I’ve started writing for the local student rag, Critic Te Arohi, recently. I’ll be reposting articles I write for other publications here where possible. My first outing into the world of regular print media was a short roundup of student struggles worldwide in 2016, something that’s set to become a semi-regular piece. The featured image is a student demonstration in Papua New Guinea in July last year, from RNZ. You can find the original article here.
The entirety of ‘things wot gon dun happened to students last year’ can’t in all honesty be contained in a listicle. Much as in years before, and likely years to come, 2016 was an often bloody year for anything that might resemble a real ‘student movement’ worldwide.

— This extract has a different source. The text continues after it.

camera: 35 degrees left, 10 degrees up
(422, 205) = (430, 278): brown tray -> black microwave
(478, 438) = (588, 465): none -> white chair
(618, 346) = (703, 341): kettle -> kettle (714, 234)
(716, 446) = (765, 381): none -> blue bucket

In everything that made last year a horrible one, a lot of what made it horrible for students vanished into the miasma of 24/7 crisis news. Between natural disaster and political disintegration, an often fierce struggle for a better world played out in disparate movements across the globe.

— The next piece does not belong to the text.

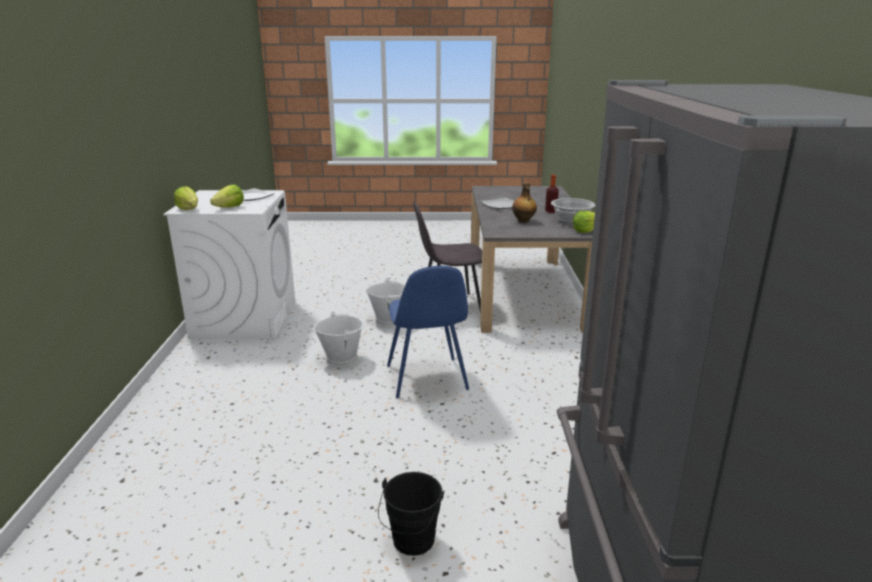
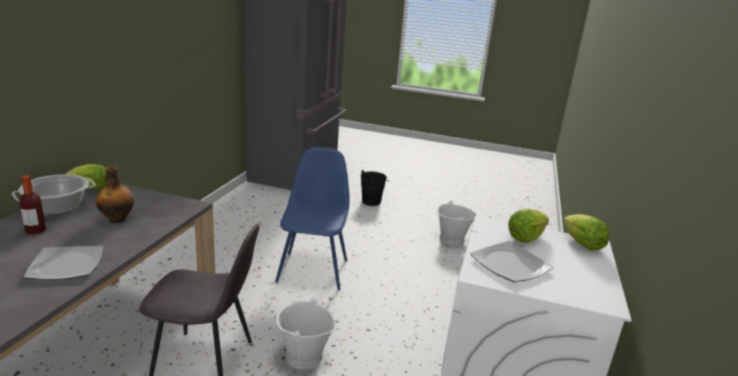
camera: 165 degrees left, 0 degrees up
(342, 359) = (379, 308): white bucket -> white bucket (451, 239)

A national student strike ground the education system to a halt in Spain. Students joined thousands of militant workers fighting labour law reform in France. Youth riots carried the ragged flag of the Arab Spring into its fifth year in Bahrain. 18-year-old Danish Mazoor was shot dead at independence clashes in Kashmir. Sudanese student Abubakar Hassan was killed by security forces at Kordofan University, as was Peter Ofurum at the University of Port Harcourt in Nigeria. Occupations gripped over 200 schools in São Paulo, Brazil to stop their closure. 70,000 marched against education cuts in Buenos Ares, Argentina.

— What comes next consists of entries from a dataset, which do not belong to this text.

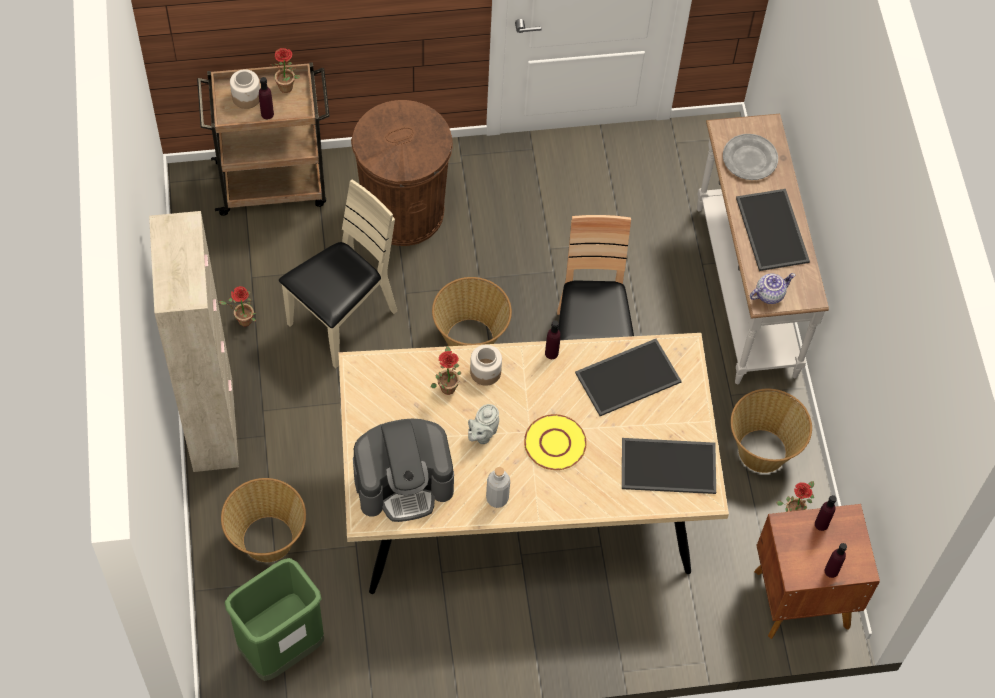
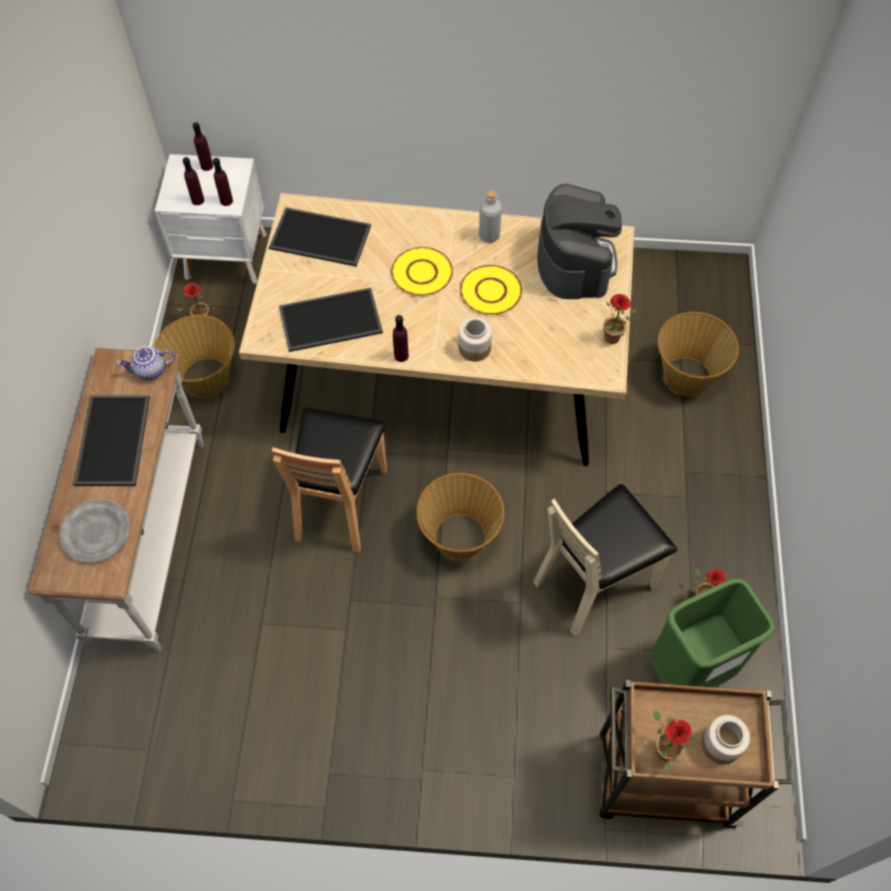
camera: 165 degrees left, 0 degrees up
(213, 425) = (737, 490): beige cabinet -> none
(267, 114) = (693, 711): purple bottle -> purple bottle (226, 201)
(282, 648) = (678, 288): green trash can -> green trash can (690, 670)
(403, 211) = (506, 709): brown trash can -> none
(404, 483) = (575, 261): coffee machine -> coffee machine turned 90 degrees clockwise
(446, 385) = (517, 341): potted plant -> potted plant (612, 340)
(482, 434) = (490, 291): grey teapot -> yellow plate
(800, 597) = (227, 257): brown nightstand -> white nightstand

Perhaps it is all too much to comprehend and maybe even not particularly connected to us here in the depths of the Australasian world. But for whatever glimmer of internationalist idealism it’s worth, here are some of the most dramatic, destructive, and occasionally inspiring things to happen to students in 2016.
University of Port Moresby Papua New Guinea
Closest to us geographically, 17 students at the University of Port Moresby in Papua New Guinea were injured when police opened fire on an anti-government demonstration calling for PM Peter O’Neill to step down over corruption allegations. The shooting sparked riots and unrest throughout June in the capital and other parts of the country. Buildings and cars were torched on the campus, as well as claims of police stations being stormed by locals in the Highlands Region. O’Neill has been ducking and weaving attempts to bring him to court since serious investigations began three years ago.
New education reform Chile
Repeated clashes between students (with help from sympathetic workers) and riot police (with help from the military) broke out at several major demonstrations in Chile over demands that the government cease stalling plans to introduce free tertiary education. Numbering up to 100,000 in Santiago on several occasions, efforts to quell the protests, which have been ongoing for a decade, went as far as the deployment of police to particularly restive campuses ahead of demonstrations to ‘dissuade’ students from skipping class to attend.
Oaxaca Teachers’ strike, Mexico
Over a dozen people were killed in widespread fighting between education workers and police in Oaxaca, Mexico during a four month long national teachers strike. The strike, which largely ended in September, pitched teachers and their students against the government over the arrest of union leaders and the introduction of education reforms that proposed instituting bulk-testing for teachers across the education system.
Oromia Protests, Ethiopia
Since August, over 500 people have been killed and thousands detained in Ethiopia during anti-government protests to end political repression, human rights abuses, and land seizures. Students have been particularly mobilised alongside workers, Oromo farmers and human rights organisations. Ongoing since late 2015, the protests are over a plan by the Ethiopian government to integrate the capital, Addis Ababa, with the surrounding towns, which would have required the dislocation of local Oromo farmers from their land. Around 10 students were killed in a massacre on 10 December 2015, immediately preceding the wave of repression last year.
Education sector purge, Turkey
In the aftermath of Turkey’s failed 15 July coup d’état attempt, some 44,000 Ministry of Education workers and over 7,000 academics have been sacked or arrested by the government as part of a massive ongoing state purge. A determined push has hit the education system to remove accused sympathisers of the exiled preacher Fethullah Gülen, a former ally of President Erdoğan and now the favoured bogeyman of the ruling government (alongside Kurdish separatism). The wave of sackings has also seen over 1,000 private schools and 15 universities closed by the state, alongside hundreds of other institutions from trade unions to media outlets and medical clinics.
Fees Must Fall campaign, South Africa
Reignition of the Fees Must Fall campaign in South Africa saw occupations sweep university campuses across the country in August, demanding that no increases be made to tuition fees in 2017. The same demand had been achieved in the initial 2015 occupation wave, with many angling for the eventual rollout of free tertiary education across South Africa. The University of Witwatersrand Vice-Chancellor Adam Habib estimated, during initial discussions with students early last year, that a R8 billion (about $850 million NZD) increase in government funding of tertiary education would suffice to cover all tuition fees. As percentage of GDP South Africa spends considerably less on tertiary education (0.7%) than both the OECD average (1.3%) and many of its continental neighbours (Ghana spends twice as much at 1.4%).